Task requirements
Nothing but a number should be given: how many lines in the entries below include the string "Держіть".

Given records
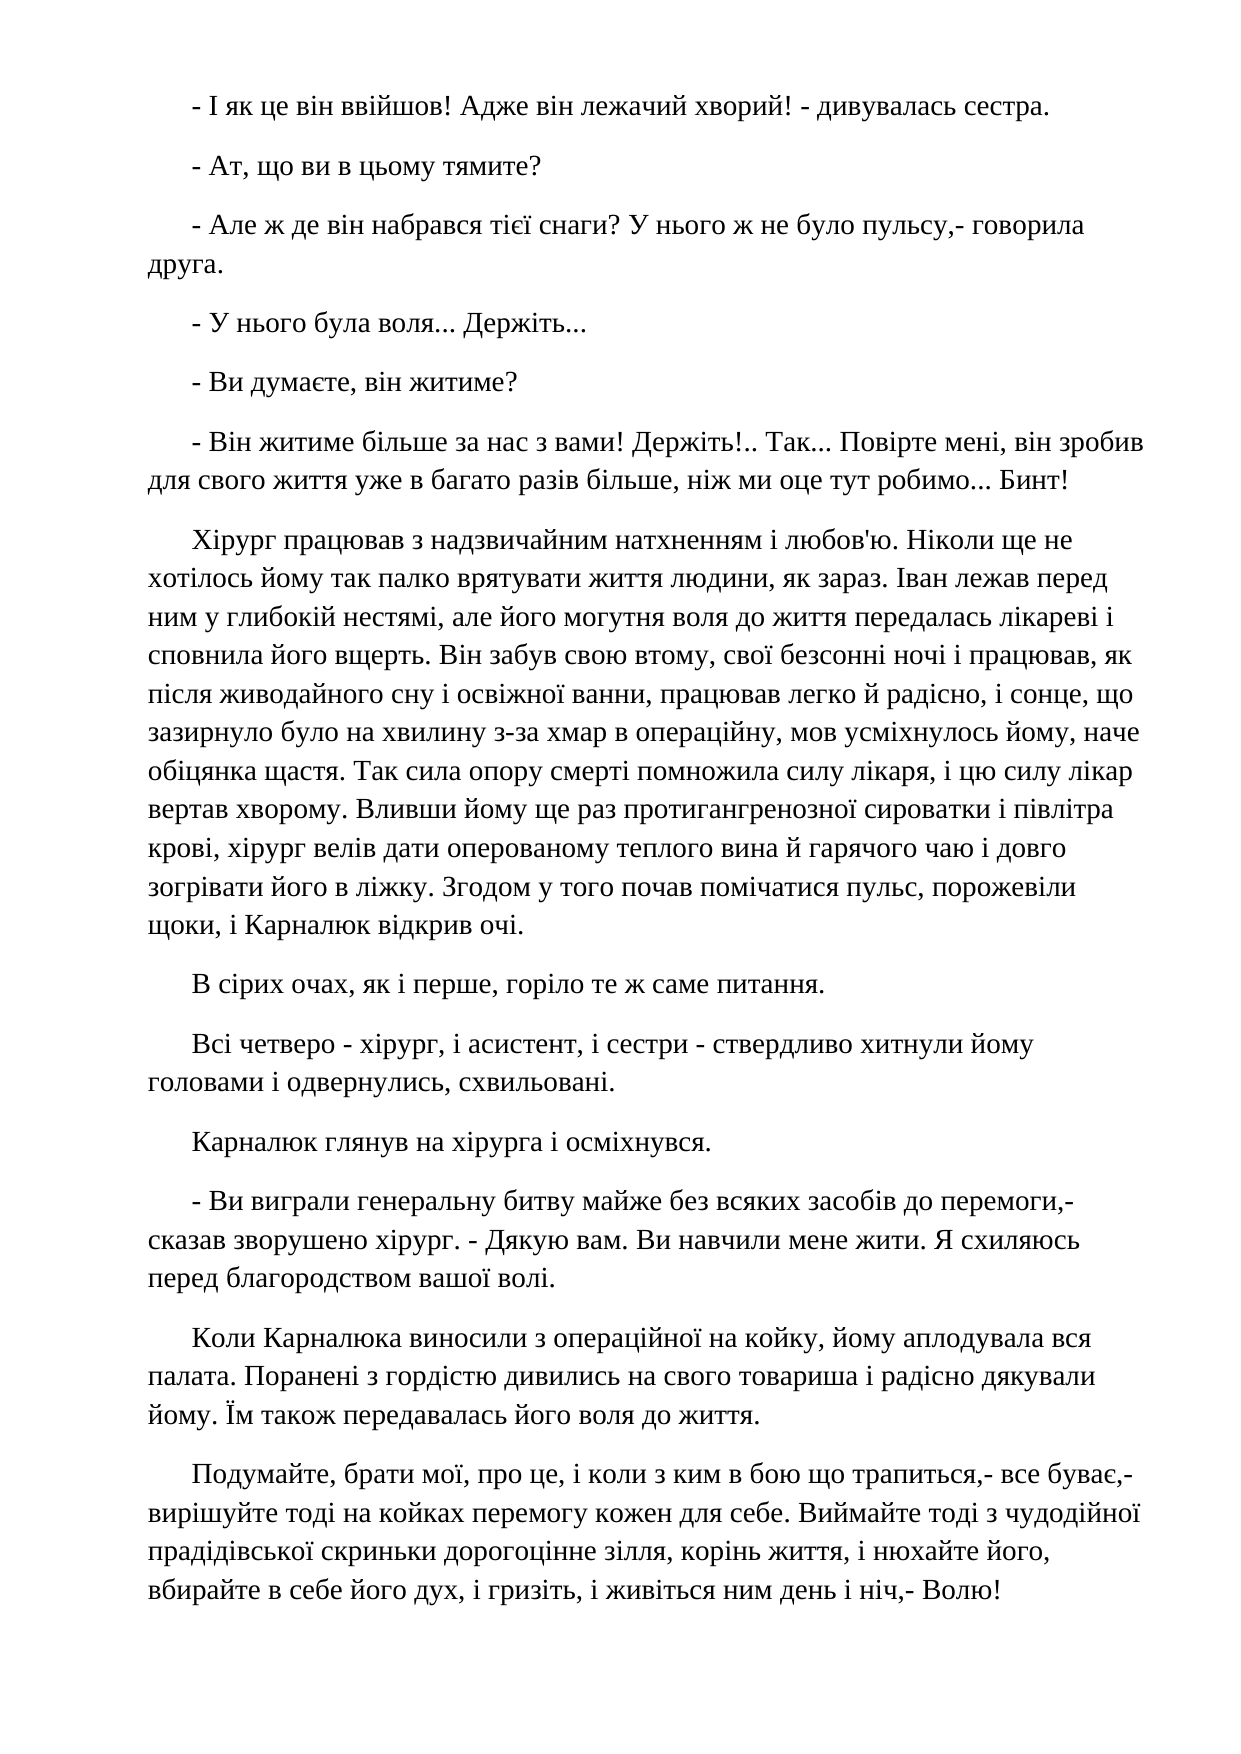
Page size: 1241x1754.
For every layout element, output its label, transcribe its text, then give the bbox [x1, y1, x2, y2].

text - Але ж де він набрався тієї снаги? У нього ж не було пульсу,- говорила друга. [148, 207, 1152, 279]
text - У нього була воля... Держіть... [148, 305, 1152, 339]
text Коли Карналюка виносили з операційної на койку, йому аплодувала вся палата. Поранені з гордістю дивились на свого товариша і радісно дякували йому. Їм також передавалась його воля до життя. [148, 1320, 1152, 1430]
text - І як це він ввійшов! Адже він лежачий хворий! - дивувалась сестра. [148, 88, 1152, 122]
text Хірург працював з надзвичайним натхненням і любов'ю. Ніколи ще не хотілось йому так палко врятувати життя людини, як зараз. Іван лежав перед ним у глибокій нестямі, але його могутня воля до життя передалась лікареві і сповнила його вщерть. Він забув свою втому, свої безсонні ночі і працював, як після живодайного сну і освіжної ванни, працював легко й радісно, і сонце, що зазирнуло було на хвилину з-за хмар в операційну, мов усміхнулось йому, наче обіцянка щастя. Так сила опору смерті помножила силу лікаря, і цю силу лікар вертав хворому. Вливши йому ще раз протигангренозної сироватки і півлітра крові, хірург велів дати оперованому теплого вина й гарячого чаю і довго зогрівати його в ліжку. Згодом у того почав помічатися пульс, порожевіли щоки, і Карналюк відкрив очі. [148, 522, 1152, 941]
text - Він житиме більше за нас з вами! Держіть!.. Так... Повірте мені, він зробив для свого життя уже в багато разів більше, ніж ми оце тут робимо... Бинт! [148, 424, 1152, 496]
text - Ви виграли генеральну битву майже без всяких засобів до перемоги,- сказав зворушено хірург. - Дякую вам. Ви навчили мене жити. Я схиляюсь перед благородством вашої волі. [148, 1183, 1152, 1294]
text Подумайте, брати мої, про це, і коли з ким в бою що трапиться,- все буває,- вирішуйте тоді на койках перемогу кожен для себе. Виймайте тоді з чудодійної прадідівської скриньки дорогоцінне зілля, корінь життя, і нюхайте його, вбирайте в себе його дух, і гризіть, і живіться ним день і ніч,- Волю! [148, 1456, 1152, 1605]
text Карналюк глянув на хірурга і осміхнувся. [148, 1124, 1152, 1157]
text Всі четверо - хірург, і асистент, і сестри - ствердливо хитнули йому головами і одвернулись, схвильовані. [148, 1026, 1152, 1098]
text - Ви думаєте, він житиме? [148, 364, 1152, 398]
text - Ат, що ви в цьому тямите? [148, 148, 1152, 181]
text В сірих очах, як і перше, горіло те ж саме питання. [148, 967, 1152, 1000]
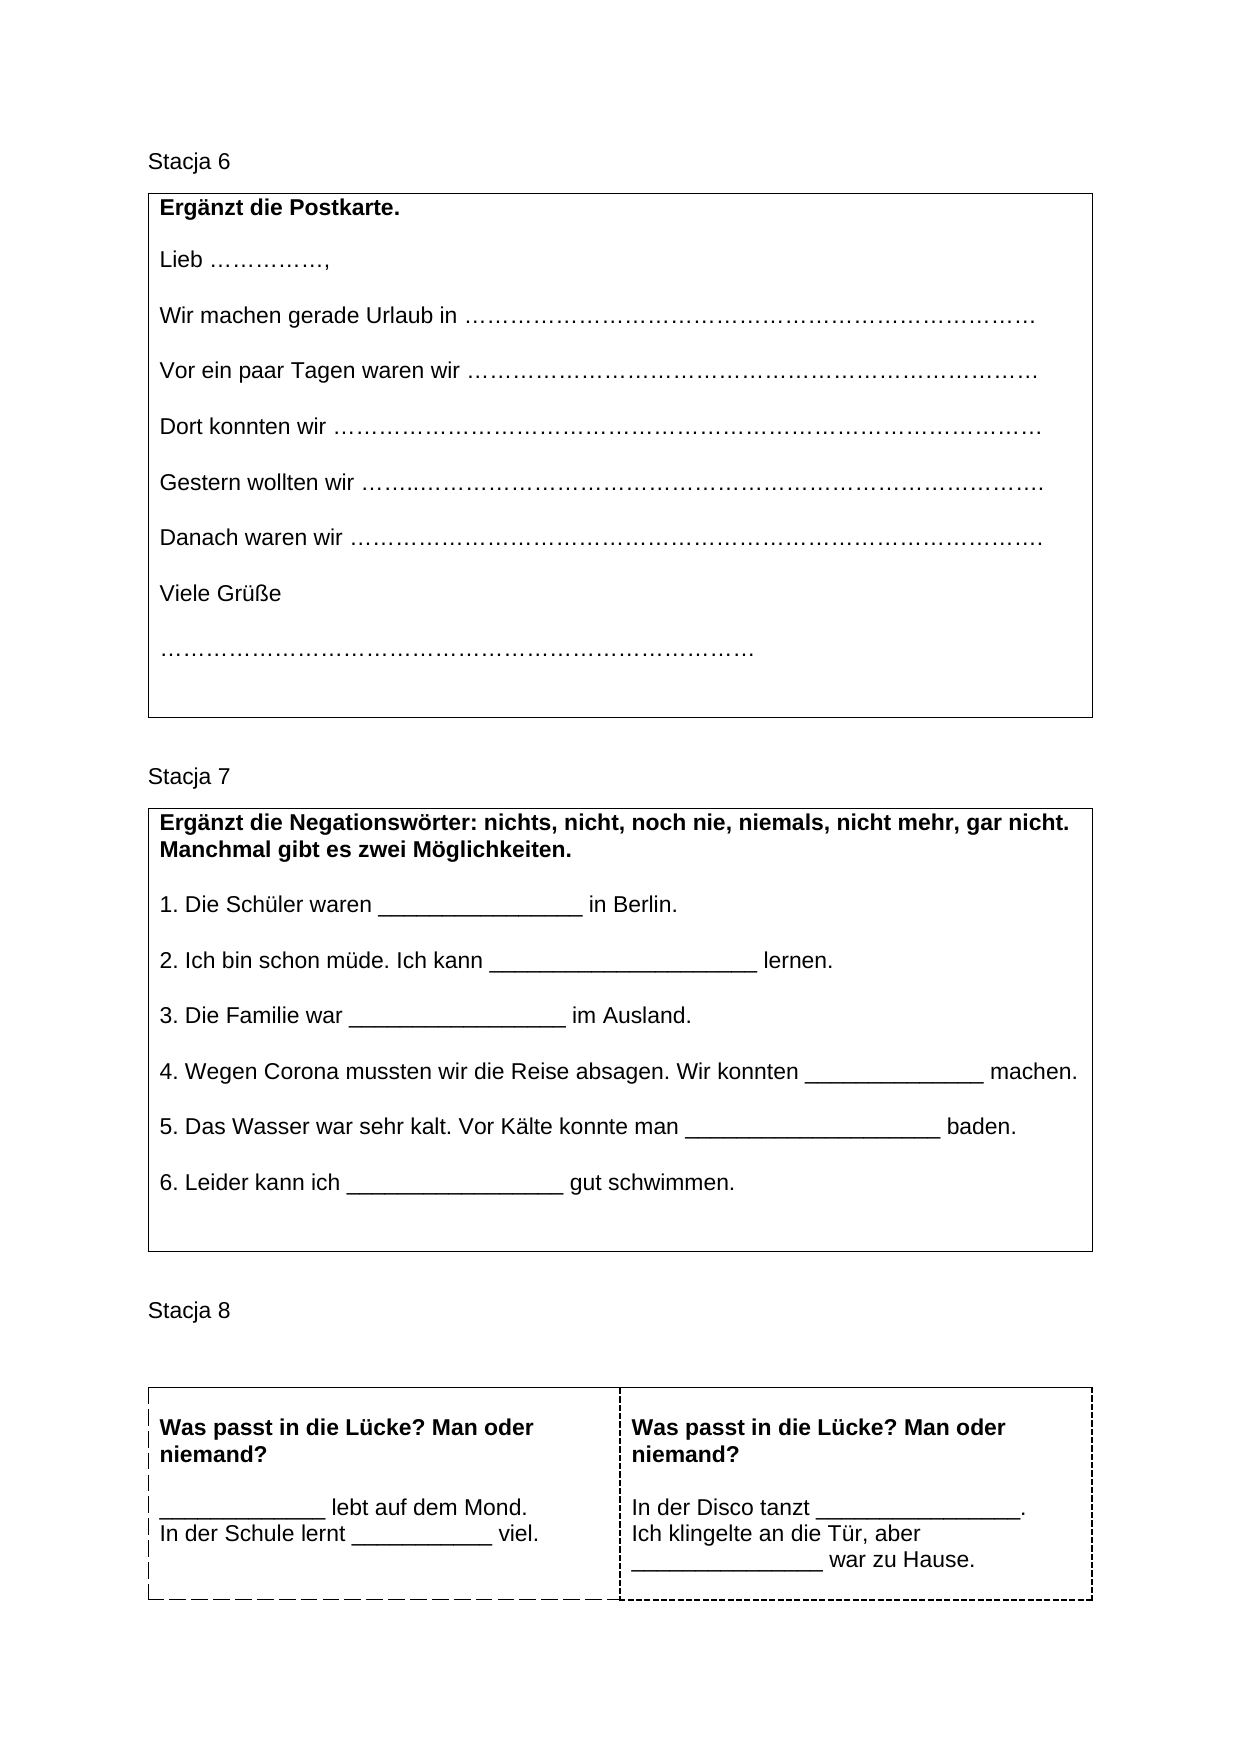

Output of the exercise
2